- _Requirement_
Answer with one number only, the count of lines in the material below that hold "address".

- _Record extracts_
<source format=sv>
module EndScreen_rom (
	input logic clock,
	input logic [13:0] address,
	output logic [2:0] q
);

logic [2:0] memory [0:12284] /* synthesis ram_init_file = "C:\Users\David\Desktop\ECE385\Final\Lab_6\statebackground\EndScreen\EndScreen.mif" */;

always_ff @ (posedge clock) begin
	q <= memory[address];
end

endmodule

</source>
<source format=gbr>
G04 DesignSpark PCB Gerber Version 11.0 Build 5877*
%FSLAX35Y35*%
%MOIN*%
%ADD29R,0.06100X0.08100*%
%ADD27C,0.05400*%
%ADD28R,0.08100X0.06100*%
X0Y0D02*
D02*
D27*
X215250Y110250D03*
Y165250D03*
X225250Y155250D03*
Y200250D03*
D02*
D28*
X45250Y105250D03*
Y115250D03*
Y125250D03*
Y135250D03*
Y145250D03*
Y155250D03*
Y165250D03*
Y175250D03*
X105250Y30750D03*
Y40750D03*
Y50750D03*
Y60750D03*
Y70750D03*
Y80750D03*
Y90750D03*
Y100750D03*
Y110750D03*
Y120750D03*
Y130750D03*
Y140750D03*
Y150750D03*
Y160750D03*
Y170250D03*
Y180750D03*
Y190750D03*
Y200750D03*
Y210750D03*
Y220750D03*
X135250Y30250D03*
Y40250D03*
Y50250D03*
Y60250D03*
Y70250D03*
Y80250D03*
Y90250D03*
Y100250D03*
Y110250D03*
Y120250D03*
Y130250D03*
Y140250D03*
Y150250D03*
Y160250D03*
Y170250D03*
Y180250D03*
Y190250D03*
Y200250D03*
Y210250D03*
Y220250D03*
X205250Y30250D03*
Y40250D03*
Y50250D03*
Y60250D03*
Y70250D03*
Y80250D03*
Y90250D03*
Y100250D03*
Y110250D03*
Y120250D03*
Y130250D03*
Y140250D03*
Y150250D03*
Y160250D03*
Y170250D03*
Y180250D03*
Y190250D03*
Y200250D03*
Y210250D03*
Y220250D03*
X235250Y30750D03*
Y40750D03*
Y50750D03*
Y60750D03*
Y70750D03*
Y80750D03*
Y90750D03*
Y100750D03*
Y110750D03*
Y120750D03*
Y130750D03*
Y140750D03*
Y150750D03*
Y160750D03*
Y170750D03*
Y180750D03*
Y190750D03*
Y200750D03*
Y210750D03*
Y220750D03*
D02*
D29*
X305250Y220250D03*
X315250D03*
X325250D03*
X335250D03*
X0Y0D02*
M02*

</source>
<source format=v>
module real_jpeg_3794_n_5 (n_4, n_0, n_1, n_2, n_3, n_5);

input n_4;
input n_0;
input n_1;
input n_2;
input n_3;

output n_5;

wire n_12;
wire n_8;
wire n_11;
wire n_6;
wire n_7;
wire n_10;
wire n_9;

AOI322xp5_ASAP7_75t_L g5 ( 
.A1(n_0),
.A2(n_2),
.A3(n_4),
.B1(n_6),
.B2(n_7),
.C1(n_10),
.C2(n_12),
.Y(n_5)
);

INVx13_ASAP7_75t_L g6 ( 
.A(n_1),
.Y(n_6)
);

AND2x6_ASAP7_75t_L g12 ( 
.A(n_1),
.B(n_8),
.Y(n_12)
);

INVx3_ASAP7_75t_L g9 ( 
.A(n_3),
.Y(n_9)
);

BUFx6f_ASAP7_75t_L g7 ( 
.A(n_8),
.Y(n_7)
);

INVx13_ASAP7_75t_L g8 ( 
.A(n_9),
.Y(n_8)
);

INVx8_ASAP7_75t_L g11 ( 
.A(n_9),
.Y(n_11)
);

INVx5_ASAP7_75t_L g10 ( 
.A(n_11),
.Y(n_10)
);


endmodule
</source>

---

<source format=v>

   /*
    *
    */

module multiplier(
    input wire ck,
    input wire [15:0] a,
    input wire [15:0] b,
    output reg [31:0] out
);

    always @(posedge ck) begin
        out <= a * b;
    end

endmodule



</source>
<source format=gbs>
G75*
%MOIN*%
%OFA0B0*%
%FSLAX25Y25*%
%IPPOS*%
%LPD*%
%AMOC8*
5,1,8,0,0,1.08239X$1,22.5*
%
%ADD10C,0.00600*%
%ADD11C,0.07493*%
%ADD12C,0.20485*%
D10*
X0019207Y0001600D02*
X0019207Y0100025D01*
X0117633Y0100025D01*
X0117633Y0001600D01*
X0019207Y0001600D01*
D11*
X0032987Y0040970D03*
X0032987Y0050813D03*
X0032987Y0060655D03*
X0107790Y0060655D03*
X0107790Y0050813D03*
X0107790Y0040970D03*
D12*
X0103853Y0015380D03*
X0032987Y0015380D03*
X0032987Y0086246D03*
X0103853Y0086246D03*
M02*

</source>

* * *

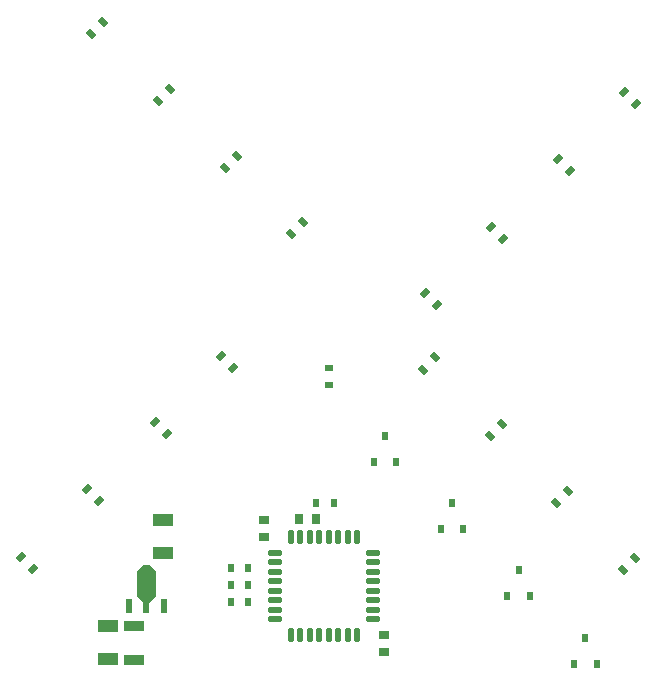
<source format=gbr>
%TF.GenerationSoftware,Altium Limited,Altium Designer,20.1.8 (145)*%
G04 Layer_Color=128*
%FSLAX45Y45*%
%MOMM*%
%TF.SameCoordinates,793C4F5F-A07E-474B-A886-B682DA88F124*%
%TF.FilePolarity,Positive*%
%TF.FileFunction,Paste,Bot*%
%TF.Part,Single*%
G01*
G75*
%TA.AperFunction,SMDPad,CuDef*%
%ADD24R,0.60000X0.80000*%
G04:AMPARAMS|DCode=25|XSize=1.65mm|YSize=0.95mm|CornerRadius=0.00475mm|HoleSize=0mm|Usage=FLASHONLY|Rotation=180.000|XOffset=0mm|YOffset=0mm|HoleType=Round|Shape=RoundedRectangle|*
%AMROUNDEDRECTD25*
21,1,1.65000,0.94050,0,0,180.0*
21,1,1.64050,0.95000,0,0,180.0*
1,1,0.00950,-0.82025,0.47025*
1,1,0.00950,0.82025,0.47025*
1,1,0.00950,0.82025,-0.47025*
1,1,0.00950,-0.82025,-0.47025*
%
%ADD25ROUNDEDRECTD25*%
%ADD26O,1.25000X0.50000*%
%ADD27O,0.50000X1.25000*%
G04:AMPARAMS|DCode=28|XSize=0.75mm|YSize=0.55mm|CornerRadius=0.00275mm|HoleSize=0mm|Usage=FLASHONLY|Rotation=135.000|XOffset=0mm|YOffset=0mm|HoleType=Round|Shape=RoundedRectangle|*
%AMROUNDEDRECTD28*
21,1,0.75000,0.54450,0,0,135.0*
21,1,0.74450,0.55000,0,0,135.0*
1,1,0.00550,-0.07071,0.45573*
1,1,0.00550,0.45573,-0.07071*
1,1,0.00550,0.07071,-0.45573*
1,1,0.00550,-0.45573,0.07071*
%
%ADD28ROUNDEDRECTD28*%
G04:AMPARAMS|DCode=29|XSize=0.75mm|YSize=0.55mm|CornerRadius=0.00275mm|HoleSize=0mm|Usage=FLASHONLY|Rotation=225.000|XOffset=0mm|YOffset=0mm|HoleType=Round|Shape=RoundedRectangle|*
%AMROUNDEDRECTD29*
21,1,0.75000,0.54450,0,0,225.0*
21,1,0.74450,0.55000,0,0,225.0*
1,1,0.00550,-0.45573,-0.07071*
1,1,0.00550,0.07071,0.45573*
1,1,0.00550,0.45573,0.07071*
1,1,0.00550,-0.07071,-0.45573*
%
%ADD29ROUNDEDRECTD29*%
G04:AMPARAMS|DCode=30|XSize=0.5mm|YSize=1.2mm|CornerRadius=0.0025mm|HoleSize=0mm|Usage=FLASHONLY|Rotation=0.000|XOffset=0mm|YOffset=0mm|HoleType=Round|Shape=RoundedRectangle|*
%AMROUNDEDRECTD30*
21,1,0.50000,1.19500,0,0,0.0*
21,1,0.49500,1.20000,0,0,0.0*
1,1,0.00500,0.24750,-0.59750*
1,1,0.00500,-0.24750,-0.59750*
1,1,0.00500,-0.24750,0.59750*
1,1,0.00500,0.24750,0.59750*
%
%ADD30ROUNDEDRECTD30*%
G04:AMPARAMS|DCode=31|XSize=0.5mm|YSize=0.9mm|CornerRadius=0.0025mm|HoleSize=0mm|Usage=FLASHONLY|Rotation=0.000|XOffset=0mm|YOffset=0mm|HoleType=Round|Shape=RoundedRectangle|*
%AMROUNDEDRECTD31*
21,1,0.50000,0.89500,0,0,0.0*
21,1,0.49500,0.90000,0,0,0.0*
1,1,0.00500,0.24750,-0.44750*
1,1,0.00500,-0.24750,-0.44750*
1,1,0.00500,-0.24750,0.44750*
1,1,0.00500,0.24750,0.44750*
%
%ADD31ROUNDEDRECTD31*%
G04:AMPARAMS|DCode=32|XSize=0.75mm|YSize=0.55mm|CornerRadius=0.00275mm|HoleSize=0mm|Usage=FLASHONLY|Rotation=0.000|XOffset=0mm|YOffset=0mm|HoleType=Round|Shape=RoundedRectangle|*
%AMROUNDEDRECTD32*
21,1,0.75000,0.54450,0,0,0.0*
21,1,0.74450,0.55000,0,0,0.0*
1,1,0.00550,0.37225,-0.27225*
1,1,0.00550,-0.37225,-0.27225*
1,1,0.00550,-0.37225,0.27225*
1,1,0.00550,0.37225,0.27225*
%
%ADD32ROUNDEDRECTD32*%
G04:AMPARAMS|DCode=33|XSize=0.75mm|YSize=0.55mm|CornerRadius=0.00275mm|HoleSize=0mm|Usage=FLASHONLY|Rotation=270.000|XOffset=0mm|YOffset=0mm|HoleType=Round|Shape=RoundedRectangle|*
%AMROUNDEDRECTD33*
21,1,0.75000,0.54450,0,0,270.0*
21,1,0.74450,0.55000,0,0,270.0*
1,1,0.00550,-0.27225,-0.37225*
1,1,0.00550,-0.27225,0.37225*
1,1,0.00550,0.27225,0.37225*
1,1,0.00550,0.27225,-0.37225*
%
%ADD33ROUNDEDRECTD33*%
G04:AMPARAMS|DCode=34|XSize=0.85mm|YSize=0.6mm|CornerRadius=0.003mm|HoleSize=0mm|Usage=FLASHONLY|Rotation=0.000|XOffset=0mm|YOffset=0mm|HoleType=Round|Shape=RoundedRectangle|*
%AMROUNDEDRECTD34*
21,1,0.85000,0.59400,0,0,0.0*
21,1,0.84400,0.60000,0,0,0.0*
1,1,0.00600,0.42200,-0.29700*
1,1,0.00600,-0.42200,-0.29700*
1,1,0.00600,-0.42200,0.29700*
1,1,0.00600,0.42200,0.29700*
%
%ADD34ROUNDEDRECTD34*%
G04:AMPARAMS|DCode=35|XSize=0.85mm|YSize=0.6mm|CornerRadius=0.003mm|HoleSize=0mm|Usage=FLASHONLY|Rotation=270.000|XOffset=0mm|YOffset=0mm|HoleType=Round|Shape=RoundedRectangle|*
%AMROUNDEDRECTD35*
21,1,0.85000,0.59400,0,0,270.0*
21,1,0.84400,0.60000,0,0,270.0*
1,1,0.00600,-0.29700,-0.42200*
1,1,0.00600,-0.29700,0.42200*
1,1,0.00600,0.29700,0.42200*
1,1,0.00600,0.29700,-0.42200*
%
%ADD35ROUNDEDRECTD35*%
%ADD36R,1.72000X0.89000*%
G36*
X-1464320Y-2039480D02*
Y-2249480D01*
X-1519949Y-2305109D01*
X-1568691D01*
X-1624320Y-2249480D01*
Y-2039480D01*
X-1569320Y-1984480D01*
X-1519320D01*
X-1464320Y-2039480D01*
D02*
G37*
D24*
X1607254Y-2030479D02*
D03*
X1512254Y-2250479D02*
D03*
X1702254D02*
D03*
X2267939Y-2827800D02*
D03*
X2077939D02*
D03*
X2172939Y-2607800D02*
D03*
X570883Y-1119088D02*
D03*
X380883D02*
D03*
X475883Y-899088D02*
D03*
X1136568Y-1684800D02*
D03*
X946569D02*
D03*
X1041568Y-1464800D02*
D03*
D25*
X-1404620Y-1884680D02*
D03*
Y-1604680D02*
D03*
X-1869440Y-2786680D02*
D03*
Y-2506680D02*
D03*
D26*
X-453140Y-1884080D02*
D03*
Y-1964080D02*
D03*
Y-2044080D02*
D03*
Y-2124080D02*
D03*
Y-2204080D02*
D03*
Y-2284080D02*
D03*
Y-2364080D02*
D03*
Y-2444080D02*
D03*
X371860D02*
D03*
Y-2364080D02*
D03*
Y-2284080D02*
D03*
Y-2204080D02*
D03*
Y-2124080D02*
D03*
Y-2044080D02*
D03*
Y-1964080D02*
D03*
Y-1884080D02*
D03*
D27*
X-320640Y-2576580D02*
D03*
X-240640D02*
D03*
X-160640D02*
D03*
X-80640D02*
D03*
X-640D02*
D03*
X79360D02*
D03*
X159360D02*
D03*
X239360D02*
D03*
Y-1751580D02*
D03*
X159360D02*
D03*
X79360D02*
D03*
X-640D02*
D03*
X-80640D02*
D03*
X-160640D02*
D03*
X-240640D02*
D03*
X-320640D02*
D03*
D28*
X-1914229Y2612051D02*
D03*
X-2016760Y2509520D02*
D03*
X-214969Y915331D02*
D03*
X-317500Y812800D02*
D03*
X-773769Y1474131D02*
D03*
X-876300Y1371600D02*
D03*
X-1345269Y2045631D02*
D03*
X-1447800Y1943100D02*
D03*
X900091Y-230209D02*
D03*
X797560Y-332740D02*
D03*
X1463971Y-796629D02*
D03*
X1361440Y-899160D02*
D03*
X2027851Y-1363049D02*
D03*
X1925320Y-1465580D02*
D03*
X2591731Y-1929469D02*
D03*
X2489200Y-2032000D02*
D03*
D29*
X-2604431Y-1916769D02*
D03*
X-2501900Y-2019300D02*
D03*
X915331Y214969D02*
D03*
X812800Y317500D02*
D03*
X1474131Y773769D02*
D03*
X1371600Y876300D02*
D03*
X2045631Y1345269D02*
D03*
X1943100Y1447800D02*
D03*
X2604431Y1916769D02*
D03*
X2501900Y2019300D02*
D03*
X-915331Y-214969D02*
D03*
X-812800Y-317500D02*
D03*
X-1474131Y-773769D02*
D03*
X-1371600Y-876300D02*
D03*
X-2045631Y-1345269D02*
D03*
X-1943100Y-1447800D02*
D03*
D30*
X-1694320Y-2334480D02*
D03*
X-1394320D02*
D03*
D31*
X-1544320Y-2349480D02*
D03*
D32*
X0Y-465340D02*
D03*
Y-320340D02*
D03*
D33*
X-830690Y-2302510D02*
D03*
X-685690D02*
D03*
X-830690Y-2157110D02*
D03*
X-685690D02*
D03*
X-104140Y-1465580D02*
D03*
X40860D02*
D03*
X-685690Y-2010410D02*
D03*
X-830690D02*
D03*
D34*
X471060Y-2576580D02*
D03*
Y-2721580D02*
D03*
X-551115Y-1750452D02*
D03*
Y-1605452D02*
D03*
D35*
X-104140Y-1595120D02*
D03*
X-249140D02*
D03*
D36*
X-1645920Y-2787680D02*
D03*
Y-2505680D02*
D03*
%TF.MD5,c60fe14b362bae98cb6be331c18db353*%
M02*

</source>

- _Solved problem_
2